Some 1,200 young Jews per year enroll in gap-year programs affiliated with Masa Israel Journey. (Courtesy of Masa Israel)

One of Masa’s offerings is a gap year run by Big Idea, a 12-year-old Israel company that began as a technology summer camp for teens. Big Idea’s program begins with a four-month training course in computer coding or graphic design in the southern Israeli city of Beersheba, followed by a month of applying that knowledge to build a technology solution for an Israeli nonprofit. For participants who choose Big Idea’s full nine-month program, this is followed by an internship with an Israeli technology company.

“A lot of them come with no experience of living away from home, with no real vision of what can they do with this kind of knowledge or tools, and you see at the end of the program how they become confident,” said Dotan Tamir, Big Idea’s founder and CEO. “They stand on the stage presenting their app that they developed and speak with so much confidence on things that they had no clue about just five months ago.”
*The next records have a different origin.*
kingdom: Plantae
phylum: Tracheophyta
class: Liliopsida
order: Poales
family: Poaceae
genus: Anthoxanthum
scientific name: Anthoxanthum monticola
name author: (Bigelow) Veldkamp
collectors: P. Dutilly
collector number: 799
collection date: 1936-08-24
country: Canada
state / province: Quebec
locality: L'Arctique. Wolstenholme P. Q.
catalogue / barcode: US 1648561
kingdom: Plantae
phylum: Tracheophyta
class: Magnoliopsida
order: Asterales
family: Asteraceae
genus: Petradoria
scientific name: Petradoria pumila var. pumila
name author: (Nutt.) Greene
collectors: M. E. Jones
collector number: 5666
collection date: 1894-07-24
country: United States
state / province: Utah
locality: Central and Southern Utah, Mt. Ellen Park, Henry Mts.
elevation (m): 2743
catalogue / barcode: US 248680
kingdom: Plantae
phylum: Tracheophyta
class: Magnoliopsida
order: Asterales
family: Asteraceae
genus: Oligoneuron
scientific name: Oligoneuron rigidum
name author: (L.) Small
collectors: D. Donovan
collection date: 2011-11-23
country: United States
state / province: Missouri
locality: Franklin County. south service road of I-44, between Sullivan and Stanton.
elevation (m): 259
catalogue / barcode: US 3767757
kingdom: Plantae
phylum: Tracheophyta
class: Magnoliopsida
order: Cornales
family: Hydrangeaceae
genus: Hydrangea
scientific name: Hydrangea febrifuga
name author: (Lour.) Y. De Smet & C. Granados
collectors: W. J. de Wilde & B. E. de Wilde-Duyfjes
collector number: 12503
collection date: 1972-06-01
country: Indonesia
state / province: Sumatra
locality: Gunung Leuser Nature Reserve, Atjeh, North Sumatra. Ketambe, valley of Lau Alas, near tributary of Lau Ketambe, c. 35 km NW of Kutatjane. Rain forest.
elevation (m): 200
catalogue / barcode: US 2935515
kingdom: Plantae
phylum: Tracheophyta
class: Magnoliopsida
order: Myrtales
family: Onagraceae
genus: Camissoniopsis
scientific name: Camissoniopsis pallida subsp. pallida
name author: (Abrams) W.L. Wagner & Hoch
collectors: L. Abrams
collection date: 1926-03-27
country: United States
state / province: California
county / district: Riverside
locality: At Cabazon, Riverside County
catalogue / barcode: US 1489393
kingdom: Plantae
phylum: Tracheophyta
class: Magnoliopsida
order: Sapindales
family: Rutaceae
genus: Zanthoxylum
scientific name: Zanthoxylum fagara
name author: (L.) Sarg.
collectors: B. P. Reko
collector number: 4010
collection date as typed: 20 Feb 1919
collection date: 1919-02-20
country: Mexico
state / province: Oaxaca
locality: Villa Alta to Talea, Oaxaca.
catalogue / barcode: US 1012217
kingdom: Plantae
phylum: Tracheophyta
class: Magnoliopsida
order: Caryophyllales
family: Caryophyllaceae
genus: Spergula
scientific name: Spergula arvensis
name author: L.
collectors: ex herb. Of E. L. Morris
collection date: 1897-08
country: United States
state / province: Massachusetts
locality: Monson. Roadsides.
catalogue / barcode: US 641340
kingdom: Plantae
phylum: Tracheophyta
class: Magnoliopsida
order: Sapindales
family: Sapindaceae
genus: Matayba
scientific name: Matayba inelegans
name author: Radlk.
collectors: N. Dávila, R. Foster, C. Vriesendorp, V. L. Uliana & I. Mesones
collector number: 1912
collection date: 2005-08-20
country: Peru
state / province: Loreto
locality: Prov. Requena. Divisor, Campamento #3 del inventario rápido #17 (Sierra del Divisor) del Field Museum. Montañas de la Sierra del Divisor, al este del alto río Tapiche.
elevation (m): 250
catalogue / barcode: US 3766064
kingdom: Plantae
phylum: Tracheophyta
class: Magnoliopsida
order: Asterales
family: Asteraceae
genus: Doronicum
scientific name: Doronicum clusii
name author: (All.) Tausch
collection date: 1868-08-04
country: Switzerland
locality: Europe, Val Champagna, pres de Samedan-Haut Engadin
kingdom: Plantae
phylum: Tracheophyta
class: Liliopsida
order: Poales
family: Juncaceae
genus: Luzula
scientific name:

For Dale, the experience effected a significant shift in his career goals. A self-described “ambitious kid,” Dale as a high school student aspired to found a company and become a billionaire “like Steve Jobs.” He even released a mobile app on Apple’s app store while still a senior in high school.

By the end of his time in Israel, Dale had come to realize that success in the technology world wasn’t the only thing he cared about.

“I want to start a company that would actually do good for the world,” he said. “I’m much more focused on relationships, my family, friends, having a really positive experience in college, and kind of more living where I am and not always being stuck in the future.”